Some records
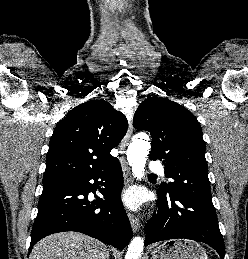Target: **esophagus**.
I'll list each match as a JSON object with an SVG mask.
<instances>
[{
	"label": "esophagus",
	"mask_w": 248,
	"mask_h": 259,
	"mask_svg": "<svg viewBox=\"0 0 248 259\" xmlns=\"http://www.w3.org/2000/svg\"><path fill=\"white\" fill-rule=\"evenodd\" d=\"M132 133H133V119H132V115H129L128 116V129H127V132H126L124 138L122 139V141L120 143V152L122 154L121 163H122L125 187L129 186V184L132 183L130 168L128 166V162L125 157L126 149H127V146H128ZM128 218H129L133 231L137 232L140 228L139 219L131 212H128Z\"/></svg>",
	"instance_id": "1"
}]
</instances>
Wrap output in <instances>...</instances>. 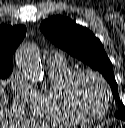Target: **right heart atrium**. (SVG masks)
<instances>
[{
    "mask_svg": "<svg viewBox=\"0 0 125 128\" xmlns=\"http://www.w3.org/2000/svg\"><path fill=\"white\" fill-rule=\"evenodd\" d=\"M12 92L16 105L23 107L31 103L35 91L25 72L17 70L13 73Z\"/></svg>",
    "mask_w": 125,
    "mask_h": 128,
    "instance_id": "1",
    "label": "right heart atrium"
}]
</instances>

* * *

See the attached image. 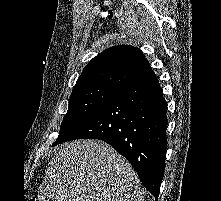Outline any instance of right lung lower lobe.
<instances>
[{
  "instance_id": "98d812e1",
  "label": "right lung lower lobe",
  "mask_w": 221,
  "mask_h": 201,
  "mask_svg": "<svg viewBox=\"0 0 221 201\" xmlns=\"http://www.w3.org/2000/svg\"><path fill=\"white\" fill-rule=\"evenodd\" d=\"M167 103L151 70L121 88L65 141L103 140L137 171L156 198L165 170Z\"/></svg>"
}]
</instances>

Task requirements:
Tally the lines in the records above that contain the string "white". Reply with the number alone.

Answer:
3